**** BRANO ESTRATTO ****
Dalla console alle conferenze di Confindustria
Da lì il passaggio verso le prime trasferte all’estero fu breve. Prima Londra e il mitico Ministry of Sound, forse la discoteca più famosa del mondo, e poi soprattutto Ibiza, dove al Pacha, un luogo dove le celebrità si mischiavano ai freak 60enni «e la dj era Jade Jagger, la figlia di Mick», fu istituita, creata da Coccoluto, la serata Made in Italy. «Made in Italy è stata un’esperienza importante, innovativa, non solo per la scelta dei dj, ma per l’animazione, l’uso delle scenografie, tutto un po’ sopra le righe ma sostenuto da un’estetica che veniva da una grande tradizione artistica. E un marchio che evocava i successi della moda, del design, del cinema italiani». Seguirono l’esperienza del Goa a Roma, le collaborazioni artistiche con Jovanotti, il programma su Radio Deejay, gli inviti alle conferenze di Confindustria, la giuria di Sanremo, gli incontri alla Luiss di Roma e la definitiva ascesa nell’Olimpo delle popstar. Sempre però senza perdere la propria identità e sempre continuando a utilizzare il vinile come supporto privilegiato per i propri set.
**** DATI ESTRATTI ****
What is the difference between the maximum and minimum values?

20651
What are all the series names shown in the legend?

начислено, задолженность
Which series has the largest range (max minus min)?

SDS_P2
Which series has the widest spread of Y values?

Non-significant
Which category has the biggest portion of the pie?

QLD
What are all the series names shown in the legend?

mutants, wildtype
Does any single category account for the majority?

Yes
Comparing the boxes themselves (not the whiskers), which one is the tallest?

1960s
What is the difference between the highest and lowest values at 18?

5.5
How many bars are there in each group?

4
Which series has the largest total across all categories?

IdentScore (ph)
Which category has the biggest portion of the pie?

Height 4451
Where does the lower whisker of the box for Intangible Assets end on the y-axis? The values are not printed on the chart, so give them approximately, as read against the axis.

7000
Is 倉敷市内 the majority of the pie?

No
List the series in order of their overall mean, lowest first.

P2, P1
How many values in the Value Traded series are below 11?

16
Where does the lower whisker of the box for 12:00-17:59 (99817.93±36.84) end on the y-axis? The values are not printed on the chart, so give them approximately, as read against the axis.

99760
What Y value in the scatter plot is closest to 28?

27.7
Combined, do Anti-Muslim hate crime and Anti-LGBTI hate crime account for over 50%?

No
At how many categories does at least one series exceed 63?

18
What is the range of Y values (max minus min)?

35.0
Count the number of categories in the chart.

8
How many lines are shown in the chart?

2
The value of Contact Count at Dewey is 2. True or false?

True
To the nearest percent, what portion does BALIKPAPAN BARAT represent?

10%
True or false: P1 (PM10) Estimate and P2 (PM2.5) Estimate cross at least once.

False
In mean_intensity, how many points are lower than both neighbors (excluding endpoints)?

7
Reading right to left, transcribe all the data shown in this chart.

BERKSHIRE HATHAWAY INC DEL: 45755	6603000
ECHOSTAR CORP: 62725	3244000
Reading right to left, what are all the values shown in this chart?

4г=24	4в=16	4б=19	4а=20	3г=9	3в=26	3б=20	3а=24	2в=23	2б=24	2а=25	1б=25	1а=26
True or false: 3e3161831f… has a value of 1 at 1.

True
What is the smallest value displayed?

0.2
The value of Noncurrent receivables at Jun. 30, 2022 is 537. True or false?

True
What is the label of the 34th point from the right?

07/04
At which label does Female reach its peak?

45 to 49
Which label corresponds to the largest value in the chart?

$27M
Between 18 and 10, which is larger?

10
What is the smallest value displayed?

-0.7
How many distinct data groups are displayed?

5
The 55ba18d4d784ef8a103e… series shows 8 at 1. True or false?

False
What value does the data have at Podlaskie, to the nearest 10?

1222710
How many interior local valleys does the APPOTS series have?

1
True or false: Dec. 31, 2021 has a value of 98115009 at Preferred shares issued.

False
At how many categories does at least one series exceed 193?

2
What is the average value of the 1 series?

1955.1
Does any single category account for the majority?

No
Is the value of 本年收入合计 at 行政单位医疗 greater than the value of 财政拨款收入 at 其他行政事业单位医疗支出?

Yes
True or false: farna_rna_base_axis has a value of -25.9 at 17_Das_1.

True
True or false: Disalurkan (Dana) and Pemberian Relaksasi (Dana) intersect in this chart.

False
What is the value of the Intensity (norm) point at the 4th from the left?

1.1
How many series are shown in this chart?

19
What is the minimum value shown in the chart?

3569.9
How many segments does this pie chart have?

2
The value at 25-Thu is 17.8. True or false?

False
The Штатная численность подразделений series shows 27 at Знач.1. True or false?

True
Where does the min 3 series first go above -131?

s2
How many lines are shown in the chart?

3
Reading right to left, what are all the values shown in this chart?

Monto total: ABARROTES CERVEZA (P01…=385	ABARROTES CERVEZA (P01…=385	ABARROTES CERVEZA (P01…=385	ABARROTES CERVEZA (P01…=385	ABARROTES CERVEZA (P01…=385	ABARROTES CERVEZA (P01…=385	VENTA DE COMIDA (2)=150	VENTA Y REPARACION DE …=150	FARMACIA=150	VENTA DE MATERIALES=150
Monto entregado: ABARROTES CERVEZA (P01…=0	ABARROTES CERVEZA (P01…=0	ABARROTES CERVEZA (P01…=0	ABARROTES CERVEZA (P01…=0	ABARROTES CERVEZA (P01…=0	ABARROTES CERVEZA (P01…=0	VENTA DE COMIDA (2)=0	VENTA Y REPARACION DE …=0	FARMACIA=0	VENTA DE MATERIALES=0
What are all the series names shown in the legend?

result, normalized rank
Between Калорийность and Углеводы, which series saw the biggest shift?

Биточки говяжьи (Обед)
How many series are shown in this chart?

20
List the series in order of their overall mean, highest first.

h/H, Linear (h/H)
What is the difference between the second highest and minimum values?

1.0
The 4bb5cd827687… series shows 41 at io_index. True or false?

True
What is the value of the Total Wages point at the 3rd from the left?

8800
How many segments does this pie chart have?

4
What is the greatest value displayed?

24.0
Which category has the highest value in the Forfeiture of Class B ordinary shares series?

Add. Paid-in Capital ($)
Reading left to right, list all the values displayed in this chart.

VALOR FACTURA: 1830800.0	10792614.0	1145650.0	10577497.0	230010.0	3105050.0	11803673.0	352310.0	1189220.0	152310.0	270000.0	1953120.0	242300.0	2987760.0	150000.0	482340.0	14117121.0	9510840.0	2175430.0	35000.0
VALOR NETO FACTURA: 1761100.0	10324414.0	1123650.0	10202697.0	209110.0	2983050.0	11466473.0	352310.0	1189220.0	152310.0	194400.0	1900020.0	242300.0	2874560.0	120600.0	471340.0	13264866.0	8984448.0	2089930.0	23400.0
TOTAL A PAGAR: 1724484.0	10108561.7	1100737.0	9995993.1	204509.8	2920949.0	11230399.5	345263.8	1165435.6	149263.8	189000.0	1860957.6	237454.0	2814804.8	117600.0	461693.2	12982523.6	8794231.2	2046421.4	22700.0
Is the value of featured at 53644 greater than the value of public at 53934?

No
****
(COMPITO DA SVOLGERE): Prosegui il brano sulla carriera di Coccoluto a partire dalla sua ultima frase.

(SPAZIO RISPOSTA):
Un tuffo nella club culture Anni 90
Per chi volesse approfondire e comprendere a pieno l’impatto sociale della club culture negli Anni 90 segnaliamo altri due interessantissimi libri sul tema: Elettrochoch del dj francese Laurent Garnier e Club Confidential dell’italiano Lele Sacchi. Club Confidential in particolare è una sorta di manuale che spiega cosa erano i loft di New York dove nacque la house music e contemporaneamente racconta di un ragazzo di Pavia amante del punk e dell’indie che durante il classico inter-rail rimane folgorato da un dj set a Londra di Andrew Weatherall, produttore dei Primal Scream, e decide che nella vita voleva fare il dj. Su Rai Play inoltre, per chi non ne avesse abbastanza, si trova anche un interessantissimo documentario sulla scena romana delle discoteche degli Anni 80 diretto da Corrado Rizza intitolato Roma Caput Disco con testimonianze dei disc-jockey dell’epoca. Dentro ci sono tutti: da Marco Trani, allora uno dei pochi, forse l’unico, dj superstar, a Roberto D’Agostino. Da Renzo Arbore, considerato oggi il primo disc jockey italiano, fino a Fiorello o allo stesso Jovanotti che ha iniziato la sua carriera giovanissimo mettendo i dischi al celebre Veleno.